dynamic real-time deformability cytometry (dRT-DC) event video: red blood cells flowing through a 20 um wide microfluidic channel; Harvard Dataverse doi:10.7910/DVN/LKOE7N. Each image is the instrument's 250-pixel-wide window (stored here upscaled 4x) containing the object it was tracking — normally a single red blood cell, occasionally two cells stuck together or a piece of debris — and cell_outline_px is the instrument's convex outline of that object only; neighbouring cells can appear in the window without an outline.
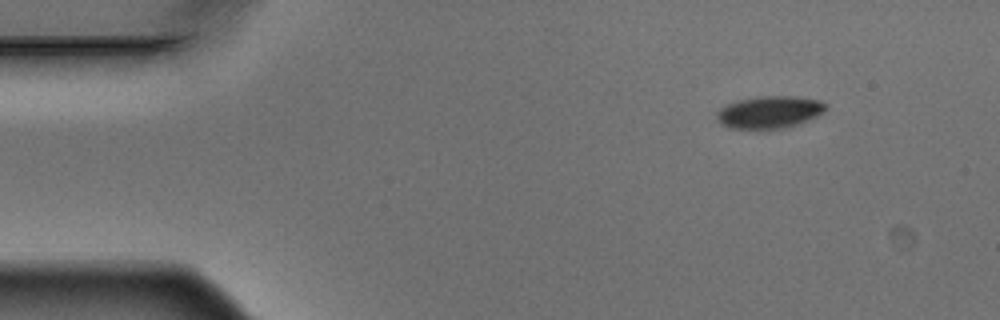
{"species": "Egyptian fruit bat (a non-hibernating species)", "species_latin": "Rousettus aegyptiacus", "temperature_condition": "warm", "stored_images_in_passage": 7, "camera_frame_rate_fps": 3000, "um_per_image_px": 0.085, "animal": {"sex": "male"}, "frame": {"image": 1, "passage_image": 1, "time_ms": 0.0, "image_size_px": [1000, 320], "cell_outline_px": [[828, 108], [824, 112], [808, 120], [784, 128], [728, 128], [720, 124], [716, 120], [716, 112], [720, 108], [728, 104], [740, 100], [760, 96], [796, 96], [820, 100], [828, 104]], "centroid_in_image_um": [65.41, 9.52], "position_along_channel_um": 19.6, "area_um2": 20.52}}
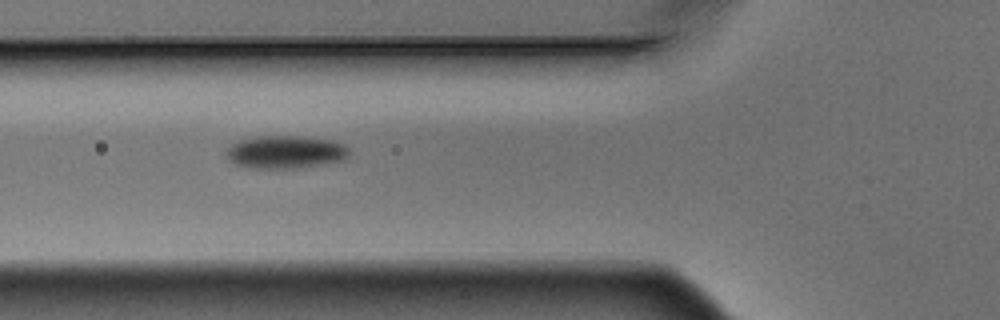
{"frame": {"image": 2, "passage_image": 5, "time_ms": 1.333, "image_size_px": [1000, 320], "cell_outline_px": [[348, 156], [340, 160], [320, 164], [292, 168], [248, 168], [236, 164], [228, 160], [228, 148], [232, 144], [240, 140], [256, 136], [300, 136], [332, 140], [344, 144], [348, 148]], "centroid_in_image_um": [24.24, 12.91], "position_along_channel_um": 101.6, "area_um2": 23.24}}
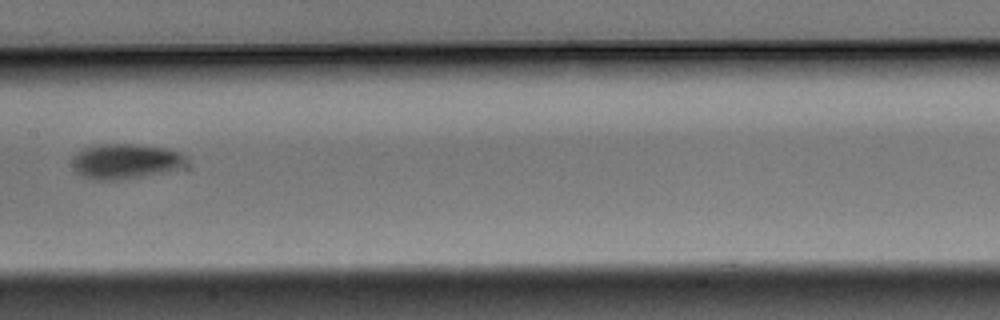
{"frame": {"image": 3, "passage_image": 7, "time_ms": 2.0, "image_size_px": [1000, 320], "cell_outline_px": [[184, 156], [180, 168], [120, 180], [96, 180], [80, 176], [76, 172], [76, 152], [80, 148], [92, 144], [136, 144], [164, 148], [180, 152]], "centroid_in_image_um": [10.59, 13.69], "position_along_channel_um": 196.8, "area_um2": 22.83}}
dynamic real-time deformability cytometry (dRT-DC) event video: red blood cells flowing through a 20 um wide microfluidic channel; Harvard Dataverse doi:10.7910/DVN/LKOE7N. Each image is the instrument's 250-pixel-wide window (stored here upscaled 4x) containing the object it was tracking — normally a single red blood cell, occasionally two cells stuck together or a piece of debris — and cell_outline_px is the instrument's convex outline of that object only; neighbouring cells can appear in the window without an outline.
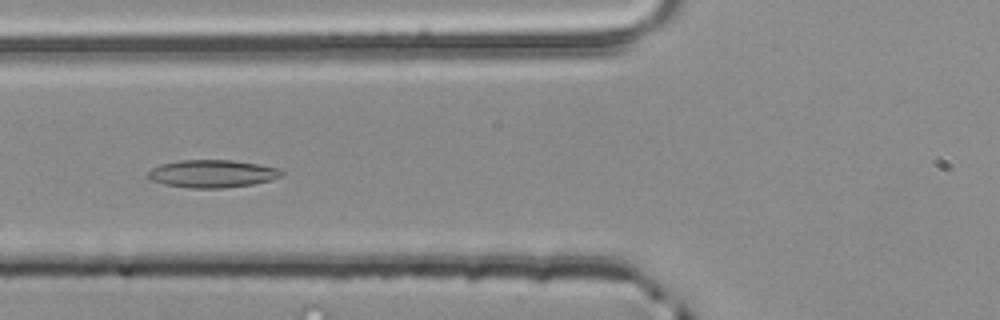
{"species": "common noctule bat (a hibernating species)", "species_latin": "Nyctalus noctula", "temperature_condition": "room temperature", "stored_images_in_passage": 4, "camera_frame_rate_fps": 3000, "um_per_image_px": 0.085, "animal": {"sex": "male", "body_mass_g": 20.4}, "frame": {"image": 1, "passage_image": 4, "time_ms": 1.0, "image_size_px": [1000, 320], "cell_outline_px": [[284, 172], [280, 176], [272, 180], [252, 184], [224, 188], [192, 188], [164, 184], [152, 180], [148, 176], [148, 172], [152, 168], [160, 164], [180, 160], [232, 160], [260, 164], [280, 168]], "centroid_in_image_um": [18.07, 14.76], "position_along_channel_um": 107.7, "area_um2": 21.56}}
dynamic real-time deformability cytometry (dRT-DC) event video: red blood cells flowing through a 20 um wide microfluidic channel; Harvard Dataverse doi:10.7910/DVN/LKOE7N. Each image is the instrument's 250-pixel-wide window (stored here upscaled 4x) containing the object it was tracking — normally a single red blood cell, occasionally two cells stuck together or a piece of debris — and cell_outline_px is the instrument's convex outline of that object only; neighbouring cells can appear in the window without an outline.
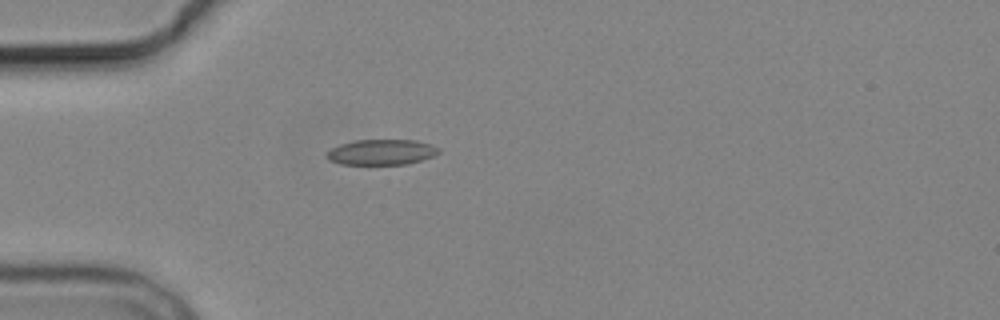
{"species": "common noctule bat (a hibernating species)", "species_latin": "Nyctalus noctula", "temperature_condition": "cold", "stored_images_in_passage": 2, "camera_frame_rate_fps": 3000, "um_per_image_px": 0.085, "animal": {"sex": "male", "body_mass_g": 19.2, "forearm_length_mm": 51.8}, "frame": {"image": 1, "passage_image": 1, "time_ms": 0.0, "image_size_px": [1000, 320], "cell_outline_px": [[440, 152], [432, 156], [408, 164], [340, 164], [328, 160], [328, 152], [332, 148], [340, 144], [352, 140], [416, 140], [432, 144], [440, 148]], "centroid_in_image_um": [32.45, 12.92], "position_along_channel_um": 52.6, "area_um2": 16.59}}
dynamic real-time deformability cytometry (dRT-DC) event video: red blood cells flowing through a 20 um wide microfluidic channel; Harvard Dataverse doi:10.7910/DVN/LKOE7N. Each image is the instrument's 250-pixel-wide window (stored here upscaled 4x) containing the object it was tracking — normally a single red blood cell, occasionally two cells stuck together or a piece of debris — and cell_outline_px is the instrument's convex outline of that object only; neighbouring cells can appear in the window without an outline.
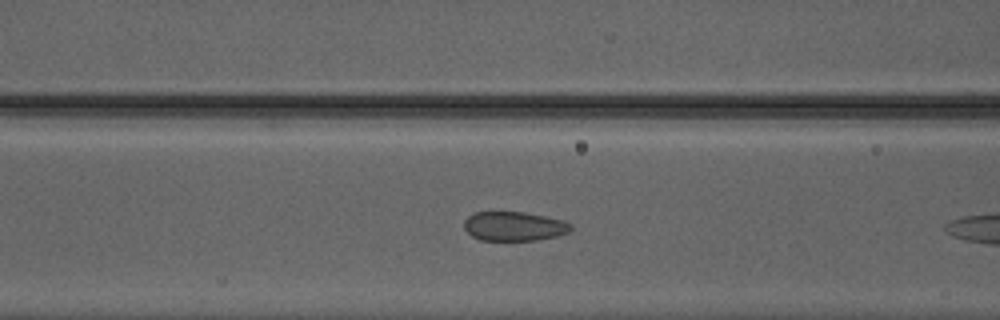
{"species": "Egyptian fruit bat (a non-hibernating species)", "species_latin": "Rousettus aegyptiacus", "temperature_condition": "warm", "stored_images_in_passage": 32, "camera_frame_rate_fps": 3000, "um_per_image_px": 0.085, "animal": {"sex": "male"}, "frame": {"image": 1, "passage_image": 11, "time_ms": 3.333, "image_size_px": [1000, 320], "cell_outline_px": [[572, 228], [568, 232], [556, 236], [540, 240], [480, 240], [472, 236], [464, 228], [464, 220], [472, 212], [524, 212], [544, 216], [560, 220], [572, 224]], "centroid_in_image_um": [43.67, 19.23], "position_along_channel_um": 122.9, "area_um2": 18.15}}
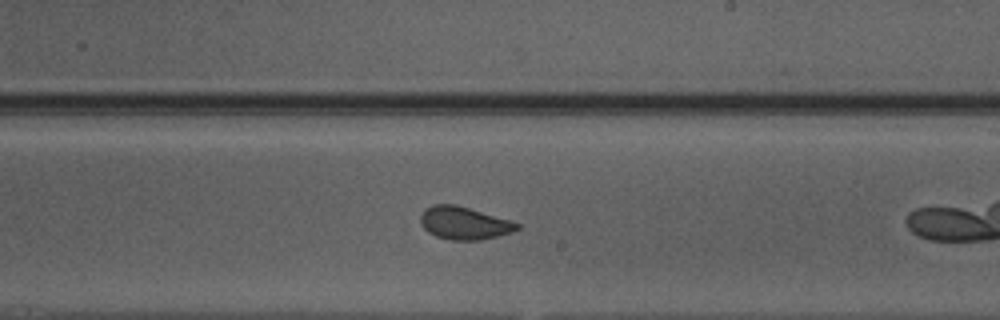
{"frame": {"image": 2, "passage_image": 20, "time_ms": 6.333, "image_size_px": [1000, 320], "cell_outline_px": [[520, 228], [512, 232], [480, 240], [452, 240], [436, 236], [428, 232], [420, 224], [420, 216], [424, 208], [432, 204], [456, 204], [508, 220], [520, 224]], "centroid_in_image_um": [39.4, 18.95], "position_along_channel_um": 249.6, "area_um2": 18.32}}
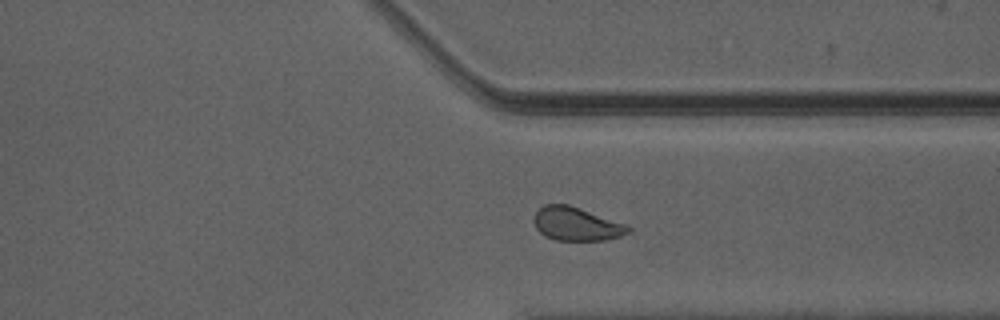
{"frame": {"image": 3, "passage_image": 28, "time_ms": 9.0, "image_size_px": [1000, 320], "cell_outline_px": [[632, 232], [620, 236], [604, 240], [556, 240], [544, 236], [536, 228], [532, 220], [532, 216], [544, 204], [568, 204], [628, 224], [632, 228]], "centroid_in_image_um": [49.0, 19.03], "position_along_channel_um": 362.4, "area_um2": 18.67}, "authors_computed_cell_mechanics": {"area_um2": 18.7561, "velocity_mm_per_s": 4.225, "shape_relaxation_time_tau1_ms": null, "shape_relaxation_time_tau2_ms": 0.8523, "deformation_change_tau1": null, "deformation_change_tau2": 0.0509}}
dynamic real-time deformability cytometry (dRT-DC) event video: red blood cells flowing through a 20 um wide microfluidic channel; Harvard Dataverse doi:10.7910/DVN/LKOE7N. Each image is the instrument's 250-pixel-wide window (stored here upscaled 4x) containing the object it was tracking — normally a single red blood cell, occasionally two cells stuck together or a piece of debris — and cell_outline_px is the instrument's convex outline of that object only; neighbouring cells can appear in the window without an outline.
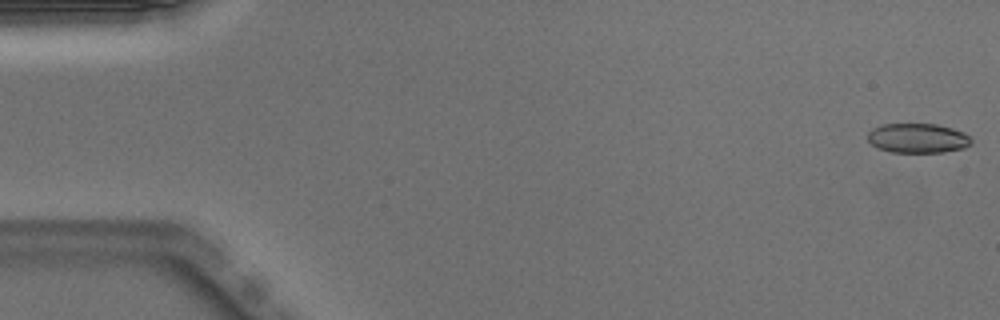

- **GOAL**: Make an exact copy of all the material, but keep the pictures out of it.

- **PROBLEM SOLUTION**:
dynamic real-time deformability cytometry (dRT-DC) event video: red blood cells flowing through a 20 um wide microfluidic channel; Harvard Dataverse doi:10.7910/DVN/LKOE7N. Each image is the instrument's 250-pixel-wide window (stored here upscaled 4x) containing the object it was tracking — normally a single red blood cell, occasionally two cells stuck together or a piece of debris — and cell_outline_px is the instrument's convex outline of that object only; neighbouring cells can appear in the window without an outline.
{"species": "Egyptian fruit bat (a non-hibernating species)", "species_latin": "Rousettus aegyptiacus", "temperature_condition": "warm", "stored_images_in_passage": 7, "camera_frame_rate_fps": 3000, "um_per_image_px": 0.085, "animal": {"sex": "male"}, "frame": {"image": 1, "passage_image": 1, "time_ms": 0.0, "image_size_px": [1000, 320], "cell_outline_px": [[828, 108], [824, 112], [808, 120], [784, 128], [728, 128], [720, 124], [716, 120], [716, 112], [720, 108], [728, 104], [740, 100], [760, 96], [796, 96], [820, 100], [828, 104]], "centroid_in_image_um": [65.41, 9.52], "position_along_channel_um": 19.6, "area_um2": 20.52}}
{"frame": {"image": 2, "passage_image": 5, "time_ms": 1.333, "image_size_px": [1000, 320], "cell_outline_px": [[348, 156], [340, 160], [320, 164], [292, 168], [248, 168], [236, 164], [228, 160], [228, 148], [232, 144], [240, 140], [256, 136], [300, 136], [332, 140], [344, 144], [348, 148]], "centroid_in_image_um": [24.24, 12.91], "position_along_channel_um": 101.6, "area_um2": 23.24}}
{"frame": {"image": 3, "passage_image": 7, "time_ms": 2.0, "image_size_px": [1000, 320], "cell_outline_px": [[184, 156], [180, 168], [120, 180], [96, 180], [80, 176], [76, 172], [76, 152], [80, 148], [92, 144], [136, 144], [164, 148], [180, 152]], "centroid_in_image_um": [10.59, 13.69], "position_along_channel_um": 196.8, "area_um2": 22.83}}
dynamic real-time deformability cytometry (dRT-DC) event video: red blood cells flowing through a 20 um wide microfluidic channel; Harvard Dataverse doi:10.7910/DVN/LKOE7N. Each image is the instrument's 250-pixel-wide window (stored here upscaled 4x) containing the object it was tracking — normally a single red blood cell, occasionally two cells stuck together or a piece of debris — and cell_outline_px is the instrument's convex outline of that object only; neighbouring cells can appear in the window without an outline.
{"species": "common noctule bat (a hibernating species)", "species_latin": "Nyctalus noctula", "temperature_condition": "room temperature", "stored_images_in_passage": 4, "camera_frame_rate_fps": 3000, "um_per_image_px": 0.085, "animal": {"sex": "male", "body_mass_g": 20.4}, "frame": {"image": 1, "passage_image": 4, "time_ms": 1.0, "image_size_px": [1000, 320], "cell_outline_px": [[284, 172], [280, 176], [272, 180], [252, 184], [224, 188], [192, 188], [164, 184], [152, 180], [148, 176], [148, 172], [152, 168], [160, 164], [180, 160], [232, 160], [260, 164], [280, 168]], "centroid_in_image_um": [18.07, 14.76], "position_along_channel_um": 107.7, "area_um2": 21.56}}
dynamic real-time deformability cytometry (dRT-DC) event video: red blood cells flowing through a 20 um wide microfluidic channel; Harvard Dataverse doi:10.7910/DVN/LKOE7N. Each image is the instrument's 250-pixel-wide window (stored here upscaled 4x) containing the object it was tracking — normally a single red blood cell, occasionally two cells stuck together or a piece of debris — and cell_outline_px is the instrument's convex outline of that object only; neighbouring cells can appear in the window without an outline.
{"species": "common noctule bat (a hibernating species)", "species_latin": "Nyctalus noctula", "temperature_condition": "cold", "stored_images_in_passage": 2, "camera_frame_rate_fps": 3000, "um_per_image_px": 0.085, "animal": {"sex": "male", "body_mass_g": 19.2, "forearm_length_mm": 51.8}, "frame": {"image": 1, "passage_image": 1, "time_ms": 0.0, "image_size_px": [1000, 320], "cell_outline_px": [[440, 152], [432, 156], [408, 164], [340, 164], [328, 160], [328, 152], [332, 148], [340, 144], [352, 140], [416, 140], [432, 144], [440, 148]], "centroid_in_image_um": [32.45, 12.92], "position_along_channel_um": 52.6, "area_um2": 16.59}}
dynamic real-time deformability cytometry (dRT-DC) event video: red blood cells flowing through a 20 um wide microfluidic channel; Harvard Dataverse doi:10.7910/DVN/LKOE7N. Each image is the instrument's 250-pixel-wide window (stored here upscaled 4x) containing the object it was tracking — normally a single red blood cell, occasionally two cells stuck together or a piece of debris — and cell_outline_px is the instrument's convex outline of that object only; neighbouring cells can appear in the window without an outline.
{"species": "Egyptian fruit bat (a non-hibernating species)", "species_latin": "Rousettus aegyptiacus", "temperature_condition": "warm", "stored_images_in_passage": 32, "camera_frame_rate_fps": 3000, "um_per_image_px": 0.085, "animal": {"sex": "male"}, "frame": {"image": 1, "passage_image": 11, "time_ms": 3.333, "image_size_px": [1000, 320], "cell_outline_px": [[572, 228], [568, 232], [556, 236], [540, 240], [480, 240], [472, 236], [464, 228], [464, 220], [472, 212], [524, 212], [544, 216], [560, 220], [572, 224]], "centroid_in_image_um": [43.67, 19.23], "position_along_channel_um": 122.9, "area_um2": 18.15}}
{"frame": {"image": 2, "passage_image": 20, "time_ms": 6.333, "image_size_px": [1000, 320], "cell_outline_px": [[520, 228], [512, 232], [480, 240], [452, 240], [436, 236], [428, 232], [420, 224], [420, 216], [424, 208], [432, 204], [456, 204], [508, 220], [520, 224]], "centroid_in_image_um": [39.4, 18.95], "position_along_channel_um": 249.6, "area_um2": 18.32}}
{"frame": {"image": 3, "passage_image": 28, "time_ms": 9.0, "image_size_px": [1000, 320], "cell_outline_px": [[632, 232], [620, 236], [604, 240], [556, 240], [544, 236], [536, 228], [532, 220], [532, 216], [544, 204], [568, 204], [628, 224], [632, 228]], "centroid_in_image_um": [49.0, 19.03], "position_along_channel_um": 362.4, "area_um2": 18.67}, "authors_computed_cell_mechanics": {"area_um2": 18.7561, "velocity_mm_per_s": 4.225, "shape_relaxation_time_tau1_ms": null, "shape_relaxation_time_tau2_ms": 0.8523, "deformation_change_tau1": null, "deformation_change_tau2": 0.0509}}
dynamic real-time deformability cytometry (dRT-DC) event video: red blood cells flowing through a 20 um wide microfluidic channel; Harvard Dataverse doi:10.7910/DVN/LKOE7N. Each image is the instrument's 250-pixel-wide window (stored here upscaled 4x) containing the object it was tracking — normally a single red blood cell, occasionally two cells stuck together or a piece of debris — and cell_outline_px is the instrument's convex outline of that object only; neighbouring cells can appear in the window without an outline.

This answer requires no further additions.